Un dossier de la plus haute importance. Actuellement en détention, Lucie C. a été renvoyée devant la justice. Cette revenante des bastions terroristes de Daesh doit en effet comparaître dès ce jeudi, et jusqu’au lundi 15 décembre prochain, au Palais de Justice de Paris devant une Cour d’assises spécialement composée.

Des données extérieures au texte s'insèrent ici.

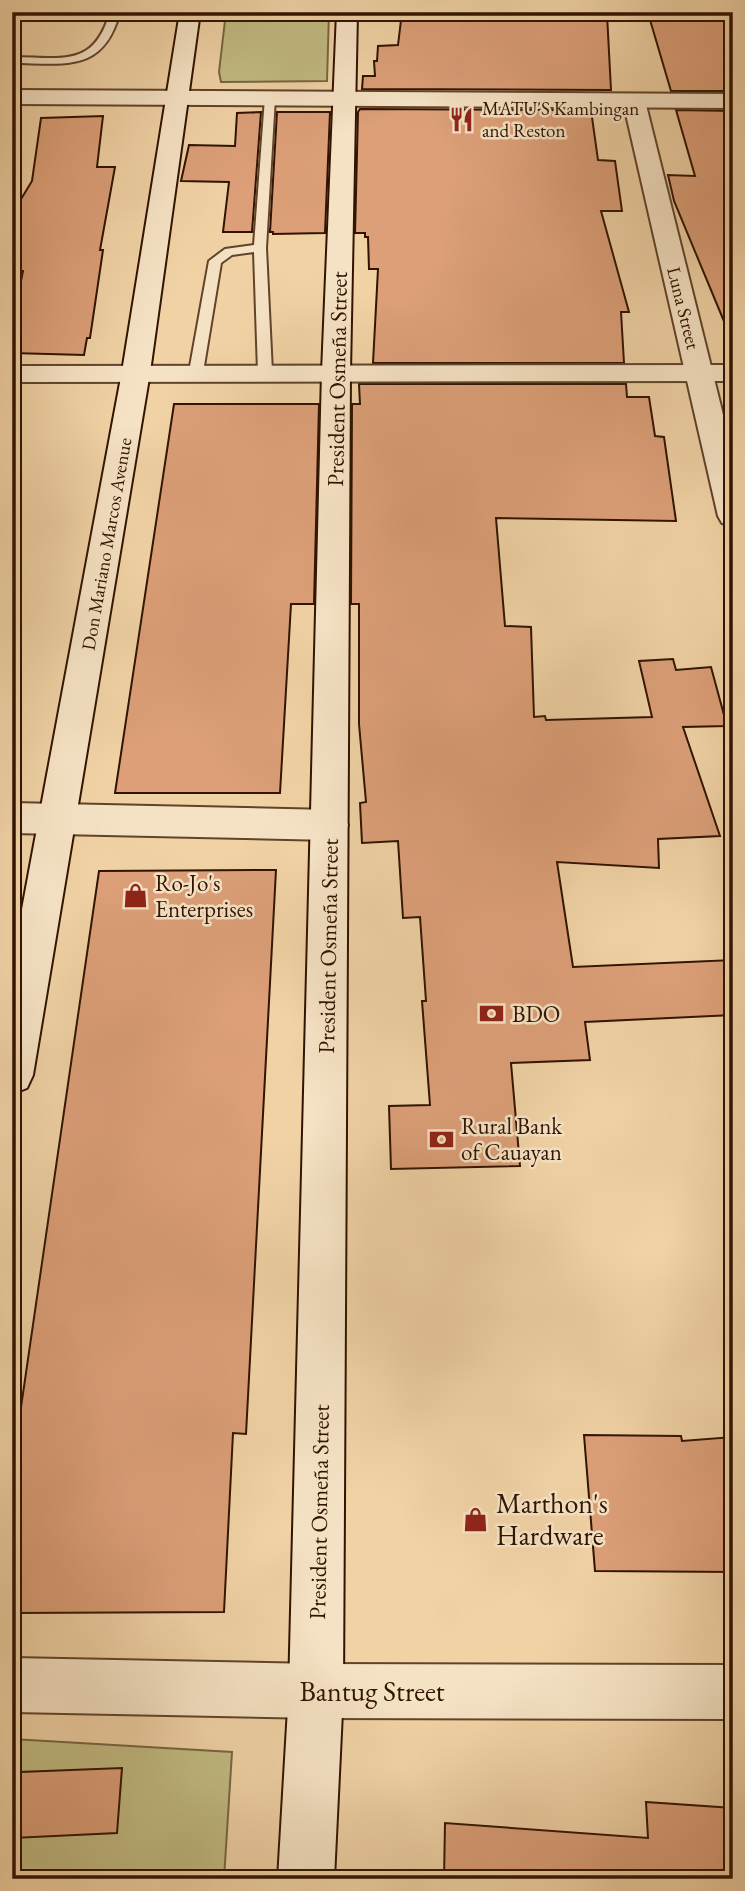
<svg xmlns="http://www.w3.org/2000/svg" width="745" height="1891" font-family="'EB Garamond',serif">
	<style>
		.green { fill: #c1ba81; stroke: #786641; stroke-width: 2 }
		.building { fill: #dc9f78; stroke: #301301; stroke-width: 2 }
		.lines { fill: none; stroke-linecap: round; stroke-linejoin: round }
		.service-casing { stroke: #60432a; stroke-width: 4 }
		.minor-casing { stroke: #60432a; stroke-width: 4 }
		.tertiary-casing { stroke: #60432a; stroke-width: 4 }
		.secondary-casing { stroke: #301301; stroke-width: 4 }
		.service { fill: #f5e2c4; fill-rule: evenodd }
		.minor { fill: #f5e2c4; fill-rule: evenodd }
		.tertiary { fill: #f5e2c4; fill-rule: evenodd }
		.secondary { fill: #f5e2c4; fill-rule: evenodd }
		.labels { text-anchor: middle; stroke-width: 5; stroke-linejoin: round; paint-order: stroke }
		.far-poi-label { font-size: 19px; fill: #301301; stroke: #f5e2c4; text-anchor: start }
		.far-street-label { font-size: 19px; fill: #301301; stroke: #f5e2c4 }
		.street-label { font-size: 23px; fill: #301301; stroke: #f5e2c4 }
		.poi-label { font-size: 23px; fill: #301301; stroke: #f5e2c4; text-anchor: start }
		.near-poi-label { font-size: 28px; fill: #301301; stroke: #f5e2c4; text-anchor: start }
		.near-street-label { font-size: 28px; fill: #301301; stroke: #f5e2c4 }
	</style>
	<rect width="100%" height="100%" fill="#f0d2a5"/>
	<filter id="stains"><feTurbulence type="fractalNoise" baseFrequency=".00286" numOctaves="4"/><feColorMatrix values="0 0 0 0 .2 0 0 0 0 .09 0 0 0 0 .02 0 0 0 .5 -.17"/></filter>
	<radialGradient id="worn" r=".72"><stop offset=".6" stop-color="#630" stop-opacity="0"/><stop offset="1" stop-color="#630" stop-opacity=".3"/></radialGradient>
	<path class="green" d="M226,12H329L327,81L221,82L219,72Z
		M12,1739L232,1752L224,1879H12Z"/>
	<path class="building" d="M402,12L607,14L611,90L362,89L363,76H375L374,61H377L378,46L398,45Z
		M733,12V91H671L648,13Z
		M360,109L591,110L598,160L615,161L622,211H601L629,312H621L624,363H373L378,269H369L368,237H365V233H355L358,112Z
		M676,110L733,111V152H728L733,175V343L674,201L668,175L695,176Z
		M261,112L252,232H223L229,182L181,181L189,145L235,146L237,113Z
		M277,112H330L325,233L273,234V232H270Z
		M103,116L97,167H115L100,250H103L90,338H87L84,355L12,353V326L23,271H12V214L32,181L41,118Z
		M359,384H626L627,397H649L655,436L664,437L676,521L496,518L505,626L531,627L534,717L545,716L546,720L652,717L639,661L673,659L676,670L711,667L727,726L683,727L720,836L658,839L659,868L557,862L573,967L733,960V1015L585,1022L590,1060L511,1063L520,1166L391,1169L389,1106L430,1105L422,1001H426L420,917L403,918L398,841L362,843L360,803L366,802L359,724V604H351L352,404H360Z
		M174,404H319L314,604H291L280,793H115Z
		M276,870L246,1434L233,1433L224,1612L12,1613V1469L99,871Z
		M584,1435L681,1436L682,1441L733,1437V1572L595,1571Z
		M122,1768L117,1833L13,1838L20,1772Z
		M646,1802L733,1808V1879H444L445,1823L648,1838Z"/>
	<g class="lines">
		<defs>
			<path id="service" d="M110,12H120C103,74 65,63 12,63V57C61,57 94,69 110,12Z
				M270,95L275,98L266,248L272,372L265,376L258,372L254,252L232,255L221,263L203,372L201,375H191L189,372L209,261L225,249L254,245L265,98Z"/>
			<path id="minor" d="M634,94L642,96L645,101L733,455V526L722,523L718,516L623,101L626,96Z
				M12,803L330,810L343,815L348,825L343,835L330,840L12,833Z"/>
			<path id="tertiary" d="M12,90L733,94V108L12,104Z
				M733,365V381L12,382V366Z
				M12,1658L316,1664L733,1665V1719L316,1718L12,1712Z"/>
			<path id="secondary" d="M180,12H200L150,372L33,1075L27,1088L12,1094V963L122,372Z
				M337,12H357L350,372L343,1691L334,1879H278L289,1691L322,372Z"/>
		</defs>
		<use href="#service" class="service-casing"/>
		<use href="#minor" class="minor-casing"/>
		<use href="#tertiary" class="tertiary-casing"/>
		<use href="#secondary" class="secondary-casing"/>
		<use href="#service" class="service"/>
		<use href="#minor" class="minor"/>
		<use href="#tertiary" class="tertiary"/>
		<use href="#secondary" class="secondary"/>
	</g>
	<defs>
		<symbol id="restaurant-bare" viewBox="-9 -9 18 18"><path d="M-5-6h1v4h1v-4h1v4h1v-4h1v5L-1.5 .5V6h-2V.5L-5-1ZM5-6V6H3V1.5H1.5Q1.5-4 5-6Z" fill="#8f2418" stroke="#f5e2c4" stroke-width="2.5" paint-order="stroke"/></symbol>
		<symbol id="shop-bare" viewBox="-9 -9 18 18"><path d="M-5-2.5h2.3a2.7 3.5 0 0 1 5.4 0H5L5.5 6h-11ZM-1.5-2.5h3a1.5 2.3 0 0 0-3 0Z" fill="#8f2418" stroke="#f5e2c4" stroke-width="2.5" paint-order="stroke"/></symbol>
		<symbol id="bank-bare" viewBox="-9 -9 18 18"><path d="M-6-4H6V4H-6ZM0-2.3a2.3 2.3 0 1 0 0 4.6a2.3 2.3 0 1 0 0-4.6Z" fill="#8f2418" stroke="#f5e2c4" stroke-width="2.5" paint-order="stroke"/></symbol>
	</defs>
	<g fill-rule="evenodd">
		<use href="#restaurant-bare" x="444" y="102" width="35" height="35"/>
		<use href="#shop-bare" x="118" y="878" width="35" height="35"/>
		<use href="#bank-bare" x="474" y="996" width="35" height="35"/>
		<use href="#bank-bare" x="424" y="1122" width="35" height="35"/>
		<use href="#shop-bare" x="458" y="1502" width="35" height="35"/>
	</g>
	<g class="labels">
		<g class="far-poi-label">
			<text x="482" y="115">MATU'S Kambingan<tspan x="482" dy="22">and Reston</tspan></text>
		</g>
		<g class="far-street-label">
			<text transform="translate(684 308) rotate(76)" y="7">Luna Street</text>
			<text transform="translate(106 544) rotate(-80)" y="7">Don Mariano Marcos Avenue</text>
		</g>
		<g class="street-label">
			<text transform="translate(337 379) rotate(-89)" y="8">President Osmeña Street</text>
			<text transform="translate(328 946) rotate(-89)" y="8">President Osmeña Street</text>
			<text transform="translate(319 1512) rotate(-89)" y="8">President Osmeña Street</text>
		</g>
		<g class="poi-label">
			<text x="155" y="891">Ro-Jo's<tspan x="155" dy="26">Enterprises</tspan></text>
			<text x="512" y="1022">BDO</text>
			<text x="461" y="1134">Rural Bank<tspan x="461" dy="26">of Cauayan</tspan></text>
		</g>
		<g class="near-poi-label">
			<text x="496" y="1513">Marthon's<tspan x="496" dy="32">Hardware</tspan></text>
		</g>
		<g class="near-street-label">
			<text x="372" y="1701">Bantug Street</text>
		</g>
	</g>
	<rect width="745" height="1891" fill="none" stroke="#f0d2a5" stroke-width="42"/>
	<rect x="14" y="14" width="717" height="1863" fill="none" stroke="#301301" stroke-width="3.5"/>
	<rect x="21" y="21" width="703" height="1849" fill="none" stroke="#301301" stroke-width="2"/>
	<rect width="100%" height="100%" filter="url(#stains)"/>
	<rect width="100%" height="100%" fill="url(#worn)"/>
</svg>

Cette femme de 38 ans est suspectée d’être acquises aux thèses jihadistes et d’avoir mûri son projet de «hijra» (un exil religieux). Elle est donc jugée pour des faits qualifiés de «participation à une association de malfaiteurs terroriste en vue de la préparation d’un ou plusieurs crimes d’atteintes aux personnes».
La jeune femme avait rejoint les bastions des jihadistes courant 2013 et jusqu’au 25 février 2019. Durant presque six ans, elle s’est maintenue au sein de Daesh. Elle est soupçonnée d’avoir bénéficié «du soutien logistique, immobilier et financier de cette organisation», d’avoir détenu «des armes et un gilet explosifs».
Lucie C. est également accusée d’avoir participé à la diffusion de la propagation des jihadistes et d’avoir tenté de convaincre des ressortissants français de rejoindre ce projet «avec cette circonstance que le groupement ou l’entente avait pour objet la préparation de crimes d’atteintes aux personnes».
De plus, la trentenaire va également être jugée pour le délit qualifié de «soustraction par un parent à ses obligations légales compromettant la santé, la sécurité, la moralité ou l’éducation de son enfant».
Concrètement, cette mère de deux enfants, Ilyes, 16 ans, et Neïla, 12 ans, est accusée de les avoir emmenés dans une zone de guerre et de les avoir fait vivre «sur un territoire contrôlé par une organisation terroriste se livrant à l’endoctrinement des enfants».
Pour les faits qui lui sont reprochés, Lucie C. encourt une peine de 30 ans de réclusion criminelle et 450.000 euros d'amendes.